Pilar Quintana, conceituada autora colombiana, venceu o Prémio Alfaguara Romance 2021 com este “Os Abismos” (D. Quixote, 2022). A sua primeira obra lançada em Portugal foi “A Cadela”, romance finalista do National Book Award nos EUA em 2020 e amplamente aclamado a nível internacional. Hector Abad Faciolince lança, sobre estes Abismos, o seguinte comentário: “De que abismos de aproxima uma menina ainda atónita dos mistérios da família e do mundo? O seu andar é uma selva, o seu lar um supermercado, o seu país umas montanhas cobertas de neblinas que escondem precipícios“.
É assim que o leitor se aproxima deste romance: pela mão de uma criança, que recebeu o mesmo nome da mãe – Claudia – e que diz pouco distinguir esta das plantas que povoam o apartamento. A selva, sempre a selva: “Achei sempre que aquela selva eram os mortos da minha mãe. Os seus mortos ali renascido“. Por isso, embora vegete de vez em quando, a mãe também brilha e surge vistosa, como a selva. O pai, por sua vez, é indivisível do supermercado que gere (com a irmã), não havendo lugar a folgas ou férias. Um homem aparentemente justo e recto, mas que sabe mimá-la. Aliás, a ambas as Claudias.

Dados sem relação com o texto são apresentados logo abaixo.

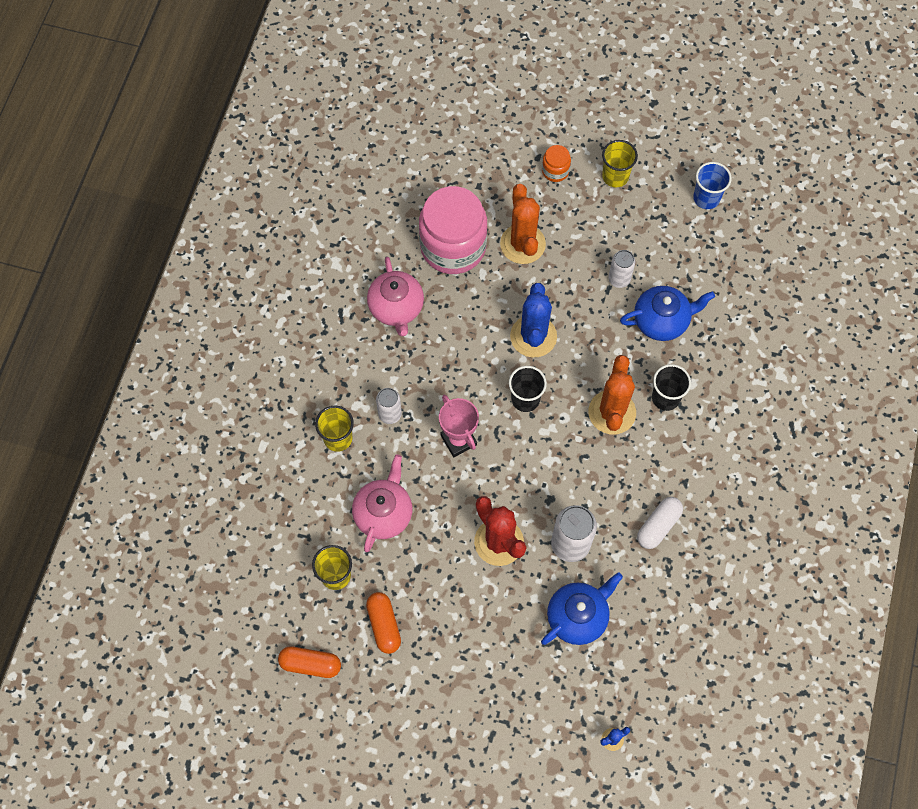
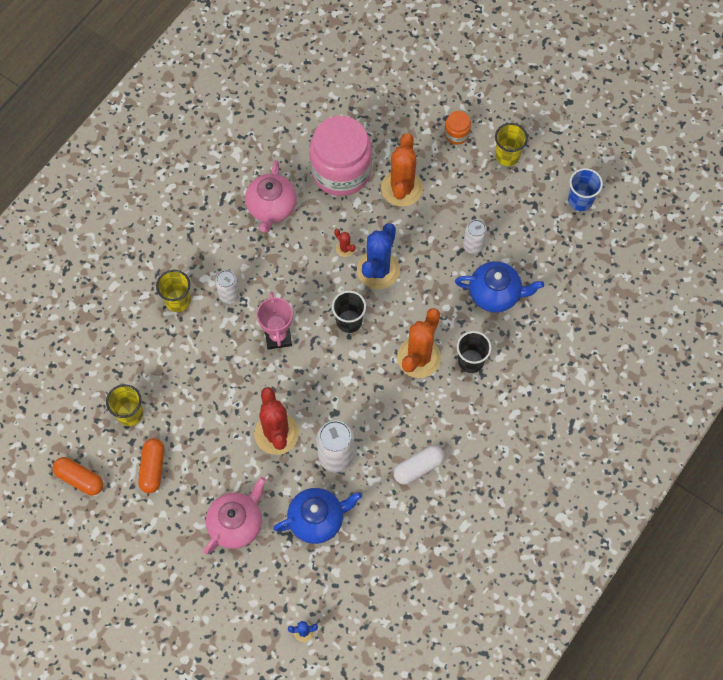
camera: 20 degrees right, 0 degrees up
(383, 513) = (190, 376): pink teapot -> pink teapot (236, 523)
(490, 325) = (345, 249): none -> red cactus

Há, ainda, a tia e uma boneca de proporções humanas, que assume muitas vezes o lugar que Claudia precisa ver ocupado. Entre tardes no supermercado, a escola e as crises da mãe, que agarrada às revistas lhe mostra tantos outros abismos – flagelos sociais, suicídios (ou mortes misteriosas, assim a mãe desconfia) – e crises que misturam violência, desejo e fragilidades dos adultos com a inocência e os medos da infância, Claudia compõe um labirinto, nele se perdendo muitas noites enquanto tem pesadelos: “Lá fora o mundo parecia um gigante adormecido, tendo o som do mar por respiração. Cá dentro tudo eram sombras, as nossas silhuetas e as dos móveis mais negras do que a escuridão. (…) Fizemos o caminho para casa em silêncio, como se fôssemos para um funeral. Só que o nosso silêncio não era triste, mas áspero. Eu não me atrevi a tirar o papel do chupa-chupa.“.
Encarando sozinha o aproximar do precipício, metafórico ou não, Claudia sente as dores alheias, aquelas que vivem paredes meias com ela e as que ficam nela a ecoar por a mãe partilhar consigo preocupações e medos, que pautam as suas crises de melancolia e dissabores amorosos, trazendo nas suas histórias ecos da misteriosa e inesquecível “Rebecca” de Daphne Du Maurier: “Eu senti-me pequena, a bebé que olhava para a escada no nosso apartamento atrás da grade de segurança, mas sem a grade. Eu, sem nada além do meu corpo, em frente de um abismo verdadeiro. Naquele ponto do desfiladeiro era estreito e, lá em baixo, o rio, que bebia dos ribeiros e riachos da montanha, estava tapado pela vegetação, uma selva indomada.“.
Quintana consegue, num livro tão breve, compor um abismo tão abespinhado que ganha proporções humanas, onde o não dito é essa selva indomada que só pela força das raízes é capaz de fazer ruir uma família.